**Stated goal 1:**
Find each line in the listing that contains the string "visualSharp" and copy those lines out.

----- Extracted text -----

14. It is thus clear that by the time the Appellant filed the recovery suit before the trial court, he was no longer the registered proprietor of the suit property. That position obtains to date. The court is of the view that since the Appellant is not the registered owner of the suit property, he has not demonstrated a prima facie case within the meaning of the first principle for the grant of a temporary injunction as set out in the celebrated case of Giella -vs- Cassman Brown & Co. Ltd [1973] EA.358.

15. The court agrees with the Respondent that there is no evidence on record to demonstrate that in the absence of an injunction, the Appellant stands to suffer irreparable injury which cannot be adequately compensated by an award of damages. The nature of irreparable injury was explained in the case of Nguruman Limited -vs- Jan Bonde Nielsen & 2 Others [2014] eKLR as follows:“On the second factor, that the applicant must establish that he “might otherwise” suffer irreparable injury which cannot be adequately remedied by damages in the absence of an injunction, is a threshold requirement and the burden is on the applicant to demonstrate, prima face, the nature and extent of the injury. Speculative injury will not do; there must be more than an unfounded fear or apprehension on the part of the applicant. The equitable remedy of temporary injunction is issued solely to prevent grave and irreparable injury; that is injury that is actual, substantial and demonstrable; injury that cannot “adequately” be compensated by an award of damages. An injury is irreparable where there is no standard by which their amount can be measured with reasonable accuracy or the injury or harm is such a nature that monetary compensation, of whatever amount, will never be adequate remedy.”

-----

**Stated goal 2:**
Answer these questions from the judgment excerpt above:
(a) Which case does the court cite for the first principle for granting a temporary injunction?
(b) In which case was the nature of irreparable injury explained?
(c) According to the quoted passage, on whom does the burden lie to demonstrate the nature and extent of the injury?

----- Dataset content -----

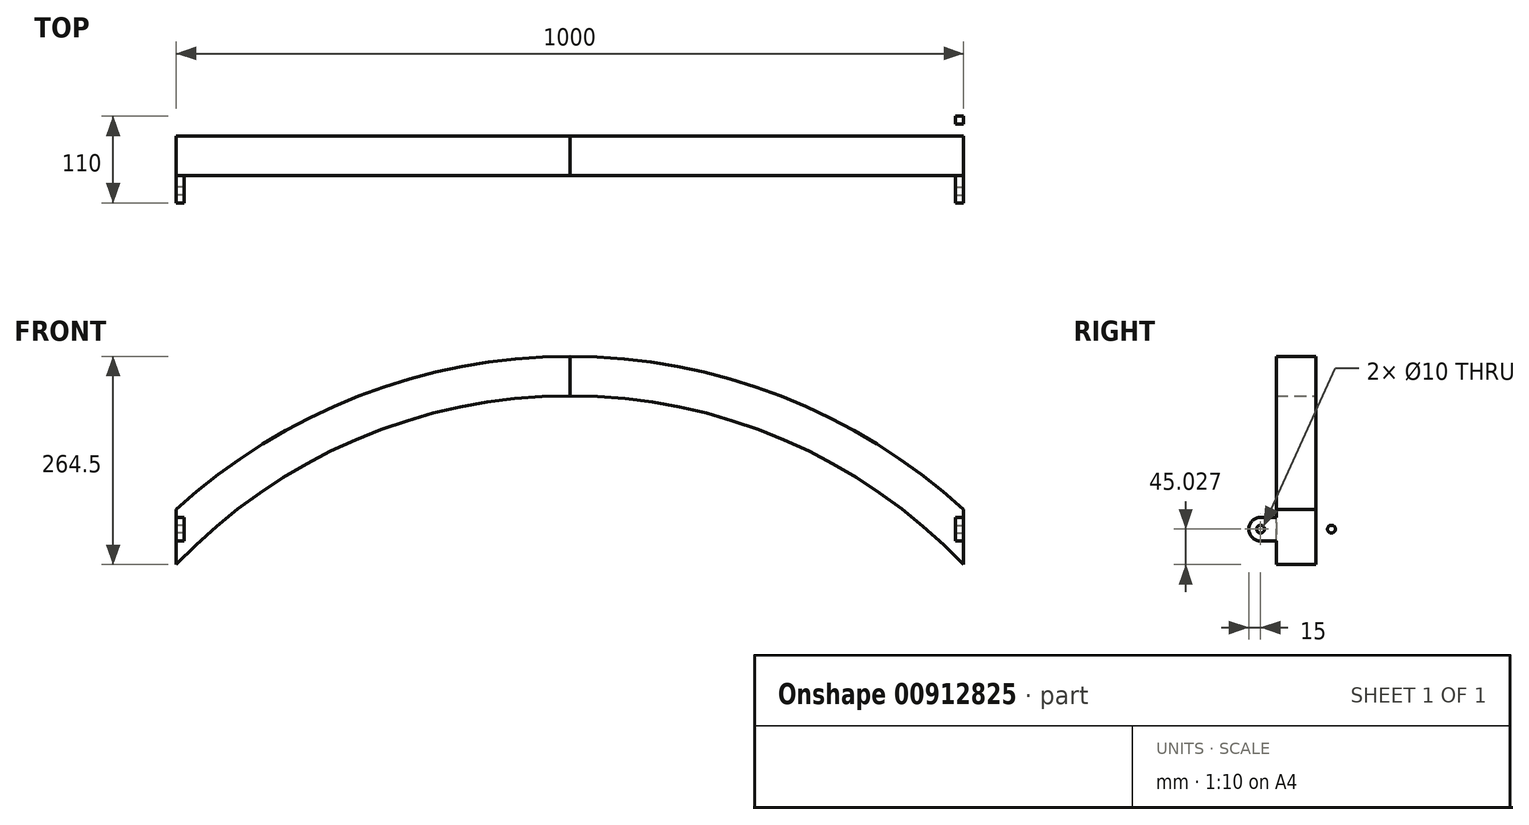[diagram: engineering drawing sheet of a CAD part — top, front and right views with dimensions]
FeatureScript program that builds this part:
annotation { "Feature Type Name" : "Feature", "Feature Type Description" : "" }
export const myFeature = defineFeature(function(context is Context, id is Id, definition is map)
    precondition{}
    {
        {
            var Q0;
            Q0=qCreatedBy(makeId("Front.planeOp"),FACE);
            var sketch = newSketch(context, id + "F0", { "sketchPlane" : qUnion([Q0])});
            skLineSegment(sketch, "E0", {"start": v(0, 0) * mm, "end": v(0, 690) * mm, "construction": true});
            skArc(sketch, "E1", {"start": v(0, 690) * mm, "mid": v(272.03, 634.11) * mm, "end": v(500, 475.5) * mm});
            skLineSegment(sketch, "E2", {"start": v(500, 475.5) * mm, "end": v(0, 475.5) * mm, "construction": true});
            skSolve(sketch);
        }
        {
            var Q0;
            Q0=qCreatedBy(makeId("Right.planeOp"),FACE);
            var sketch = newSketch(context, id + "F1", { "sketchPlane" : qUnion([Q0])});
            skLineSegment(sketch, "E3", {"start": v(0, 690) * mm, "end": v(0, 740) * mm});
            skLineSegment(sketch, "E4", {"start": v(0, 740) * mm, "end": v(-50, 740) * mm});
            skLineSegment(sketch, "E5", {"start": v(-50, 740) * mm, "end": v(-50, 690) * mm});
            skLineSegment(sketch, "E6", {"start": v(-50, 690) * mm, "end": v(0, 690) * mm});
            skSolve(sketch);
        }
        {
            var Q0;
            Q0=makeQuery(id+"F1.imprint","IMPRINT",FACE,{"disambiguationData":[TD([[makeQuery(id+"F1.imprint","IMPRINT",EDGE,{"derivedFrom":sQuery(id+"F1.wireOp",EDGE,"E3")}),1.0]])]});
            var Q1;
            Q1=sQuery(id+"F0.wireOp",EDGE,"E1");
            sweep(context, id + "F2", {"profiles" : qUnion([Q0]), "path" : qUnion([Q1])});
        }
        {
            var Q0;
            Q0=qCreatedBy(makeId("Front.planeOp"),FACE);
            var sketch = newSketch(context, id + "F3", { "sketchPlane" : qUnion([Q0])});
            skLineSegment(sketch, "E7", {"start": v(0, 0) * mm, "end": v(500, 0) * mm, "construction": true});
            skLineSegment(sketch, "E8", {"start": v(500, 0) * mm, "end": v(500, 583.3) * mm, "construction": true});
            skLineSegment(sketch, "E9", {"start": v(500, 583.3) * mm, "end": v(500, 449.77) * mm});
            skLineSegment(sketch, "E10", {"start": v(500, 449.77) * mm, "end": v(564.37, 449.77) * mm});
            skLineSegment(sketch, "E11", {"start": v(564.37, 449.77) * mm, "end": v(564.37, 583.3) * mm});
            skLineSegment(sketch, "E12", {"start": v(564.37, 583.3) * mm, "end": v(500, 583.3) * mm});
            skSolve(sketch);
        }
        {
            var Q0;
            Q0 = qSketchRegion(id + "F3", true);
            extrude(context, id + "F4", {"entities" : qUnion([Q0]), "operationType" : NewBodyOperationType.REMOVE, "depth" : 91 * mm, "offsetDistance" : 25 * mm});
        }
        {
            var Q0;
            Q0=makeQuery(id+"F4.boolean.opBoolean","COPY",FACE,{"derivedFrom":makeQuery(id+"F4.opExtrude","SWEPT_FACE",FACE,{"disambiguationData":[OSD([sQuery(id+"F3.wireOp",EDGE,"E9")])]})});
            var sketch = newSketch(context, id + "F5", { "sketchPlane" : qUnion([Q0])});
            skLineSegment(sketch, "E13", {"start": v(-50, 545.53) * mm, "end": v(-50, 535.53) * mm, "construction": true});
            skLineSegment(sketch, "E14", {"start": v(-85, 535.53) * mm, "end": v(-50, 535.53) * mm, "construction": true});
            skLineSegment(sketch, "E15", {"start": v(-50, 535.53) * mm, "end": v(-50, 505.53) * mm, "construction": true});
            skLineSegment(sketch, "E16", {"start": v(-120.01, 505.53) * mm, "end": v(59.97, 505.53) * mm, "construction": true});
            skLineSegment(sketch, "E17", {"start": v(-50, 535.53) * mm, "end": v(-70, 535.53) * mm});
            skLineSegment(sketch, "E18", {"start": v(-85, 520.53) * mm, "end": v(-85, 520.53) * mm});
            skLineSegment(sketch, "E19", {"start": v(-70, 505.53) * mm, "end": v(-50, 505.53) * mm});
            skPoint(sketch, "E20.orphan", {"position": v(-119.56, 535.53) * mm});
            skPoint(sketch, "E21.visualSharp", {"position": v(-85, 535.53) * mm});
            skArc(sketch, "E21.filletArc", {"start": v(-70, 535.53) * mm, "mid": v(-80.6, 531.13) * mm, "end": v(-85, 520.53) * mm});
            skPoint(sketch, "E22.visualSharp", {"position": v(-85, 505.53) * mm});
            skArc(sketch, "E22.filletArc", {"start": v(-85, 520.53) * mm, "mid": v(-80.6, 509.92) * mm, "end": v(-70, 505.53) * mm});
            skLineSegment(sketch, "E23", {"start": v(-70, 520.53) * mm, "end": v(-50, 520.53) * mm, "construction": true});
            skCircle(sketch, "E24", {"center": v(-70, 520.53) * mm, "radius": 5 * mm});
            skLineSegment(sketch, "E25", {"start": v(-25, 545.53) * mm, "end": v(-25, 475.5) * mm, "construction": true});
            skCircle(sketch, "E26.MirrorC", {"center": v(20, 520.53) * mm, "radius": 5 * mm});
            skLineSegment(sketch, "E27.MirrorCS", {"start": v(35, 535.53) * mm, "end": v(0, 535.53) * mm, "construction": true});
            skArc(sketch, "E28.MirrorCS", {"start": v(20, 535.53) * mm, "mid": v(30.6, 531.13) * mm, "end": v(35, 520.53) * mm});
            skArc(sketch, "E29.MirrorCS", {"start": v(35, 520.53) * mm, "mid": v(30.6, 509.92) * mm, "end": v(20, 505.53) * mm});
            skLineSegment(sketch, "E30.MirrorCS", {"start": v(70.01, 505.53) * mm, "end": v(-109.97, 505.53) * mm, "construction": true});
            skLineSegment(sketch, "E31", {"start": v(20, 505.53) * mm, "end": v(0, 505.53) * mm});
            skLineSegment(sketch, "E32", {"start": v(20, 535.53) * mm, "end": v(0, 535.53) * mm});
            skSolve(sketch);
        }
        {
            var Q0;
            {var subQ1=sQuery(id+"F5.wireOp",EDGE,"E17");Q0=makeQuery(id+"F5.imprint","IMPRINT",FACE,{"disambiguationData":[TD([[makeQuery(id+"F5.imprint","IMPRINT",EDGE,{"derivedFrom":subQ1}),1.0]])]});}
            var Q1;
            Q1=makeQuery(id+"F5.imprint","IMPRINT",FACE,{"disambiguationData":[TD([[makeQuery(id+"F5.imprint","IMPRINT",EDGE,{"derivedFrom":sQuery(id+"F5.wireOp",EDGE,"E26.MirrorC")}),1.0]])]});
            extrude(context, id + "F6", {"entities" : qUnion([Q0, Q1]), "operationType" : NewBodyOperationType.ADD, "oppositeDirection" : true, "depth" : 10 * mm, "offsetDistance" : 25 * mm});
        }
        {
            var Q0;
            Q0=makeQuery(id+"F2.opSweep","SWEPT_BODY",BODY,{"disambiguationData":[OSD([sQuery(id+"F0.wireOp",EDGE,"E1"),sQuery(id+"F1.wireOp",EDGE,"E3"),sQuery(id+"F1.wireOp",EDGE,"E4"),sQuery(id+"F1.wireOp",EDGE,"E5"),sQuery(id+"F1.wireOp",EDGE,"E6")])]});
            var Q1;
            Q1=makeQuery(id+"F2.opSweep","CAP_FACE",FACE,{"disambiguationData":[OSD([sQuery(id+"F0.wireOp",VERTEX,"E1.start"),sQuery(id+"F1.wireOp",EDGE,"E3"),sQuery(id+"F1.wireOp",EDGE,"E4"),sQuery(id+"F1.wireOp",EDGE,"E5"),sQuery(id+"F1.wireOp",EDGE,"E6")])],"isStart":true});
            mirror(context, id + "F7", {"operationType" : NewBodyOperationType.ADD, "entities" : qUnion([Q0]), "mirrorPlane" : qUnion([Q1])});
        }
    });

-----

**Final answer 1:**
            skPoint(sketch, "E21.visualSharp", {"position": v(-85, 535.53) * mm});
            skPoint(sketch, "E22.visualSharp", {"position": v(-85, 505.53) * mm});

**Final answer 2:**
(a) Giella -vs- Cassman Brown & Co. Ltd [1973] EA.358.
(b) Nguruman Limited -vs- Jan Bonde Nielsen & 2 Others [2014] eKLR.
(c) The applicant.